Metric	Aspect Measured	Description
Probability Faithfulness	Generation probability change after masking	The larger, the better
Word Frequency Faithfulness	Output word frequency change after masking	The larger, the better
Semantic Faithfulness	Semantic similarity drop after masking	The larger, the better
Sparsity	Ratio of masked tokens	The smaller, the better

Key Experimental Results¶

Main Results — Faithfulness Comparison Across Three Tasks¶

Method	Summarization Task Prob Faithfulness	QA Task Prob Faithfulness	General Instruction Prob Faithfulness	Average Sparsity
Random	Low	Low	Low	10%
Captum (per-token)	Medium	Medium	Medium	10%
Gradient saliency	Medium	Medium-High	Medium	10%
JoPA	High	High	High	8%

Ablation Study¶

Configuration	Probability Faithfulness	Description
JoPA (Full)	Highest	Gradient + Probabilistic Search
W/o Gradient Guidance	-15%	Pure probabilistic search has low efficiency
W/o Probabilistic Update	-10%	Pure gradient greedy search easily falls into local optima
Per-token (Captum)	-25%	Ignores combinatorial effects

Key Findings¶

JoPA consistently outperforms baselines across all three tasks, requiring only about 8% of the tokens to be masked.
Combinatorial effects indeed exist: Per-token methods miss 20-30% of important information.
The integration of gradient guidance and probabilistic search is critical: The absence of either significantly degrades performance.
Explanations are applicable to safety analysis: Identifying prompt segments that trigger harmful generations.
Explanations can also improve efficiency: Removing non-essential tokens while preserving generation quality.

Highlights & Insights¶

Formulating generation explanation as combinatorial optimization is an elegant formulation—elevating interpretability from "computing importance scores" to "identifying causal subsets."
The hybrid algorithm combining probabilistic search and gradient guidance acts as a general tool for discrete space optimization, which can be transferred to other combinatorial optimization scenarios.
The "doctor and patient" example intuitively demonstrates why joint attribution is more accurate than independent attribution.

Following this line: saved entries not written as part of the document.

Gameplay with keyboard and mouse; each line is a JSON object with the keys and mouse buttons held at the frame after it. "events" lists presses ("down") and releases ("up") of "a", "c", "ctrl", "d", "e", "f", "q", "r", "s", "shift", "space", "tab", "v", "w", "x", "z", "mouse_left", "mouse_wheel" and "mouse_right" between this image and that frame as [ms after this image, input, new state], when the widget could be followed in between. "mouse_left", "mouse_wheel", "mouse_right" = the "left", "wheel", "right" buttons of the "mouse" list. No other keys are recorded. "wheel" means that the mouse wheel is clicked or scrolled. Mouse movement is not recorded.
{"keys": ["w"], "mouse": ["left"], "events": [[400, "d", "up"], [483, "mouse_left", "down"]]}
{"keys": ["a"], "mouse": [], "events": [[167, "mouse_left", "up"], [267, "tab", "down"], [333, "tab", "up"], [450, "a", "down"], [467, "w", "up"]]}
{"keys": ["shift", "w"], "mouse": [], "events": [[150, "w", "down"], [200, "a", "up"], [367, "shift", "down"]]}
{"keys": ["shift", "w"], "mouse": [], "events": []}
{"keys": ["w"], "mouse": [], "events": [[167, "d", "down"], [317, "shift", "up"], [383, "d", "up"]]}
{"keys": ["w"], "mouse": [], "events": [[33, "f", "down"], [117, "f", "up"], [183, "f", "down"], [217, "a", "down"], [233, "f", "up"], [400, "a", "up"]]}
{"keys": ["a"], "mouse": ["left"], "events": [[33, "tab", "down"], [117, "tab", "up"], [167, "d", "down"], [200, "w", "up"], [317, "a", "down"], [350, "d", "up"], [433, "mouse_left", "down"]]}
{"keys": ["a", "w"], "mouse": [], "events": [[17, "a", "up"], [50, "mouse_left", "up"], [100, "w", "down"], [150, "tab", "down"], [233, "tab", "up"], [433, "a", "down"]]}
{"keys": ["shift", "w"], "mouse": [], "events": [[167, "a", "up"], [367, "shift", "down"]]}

Limitations & Future Work¶

The search algorithm still incurs certain computational costs.
Scalability to long inputs (>2K tokens) remains to be verified.
Directions for improvement: Hierarchical search (coarse-to-fine), and comparison with attention-based analysis.

vs Captum: Captum performs per-token attribution, whereas JoPA considers combinatorial effects.
vs LIME/SHAP: These are attribution methods for classification tasks, whereas JoPA extends attribution to generation tasks.
vs CoT Self-Explanation: CoT might be unfaithful, whereas JoPA guarantees causal faithfulness through counterfactual reasoning.

Rating¶

Novelty: ⭐⭐⭐⭐ The combination of combinatorial optimization formulation and generation task attribution is highly novel.
Experimental Thoroughness: ⭐⭐⭐⭐ Three tasks, multiple metrics, and ablation studies.
Writing Quality: ⭐⭐⭐⭐ Clear formulation.
Value: ⭐⭐⭐⭐ Possesses practical value for LLM interpretability and safety.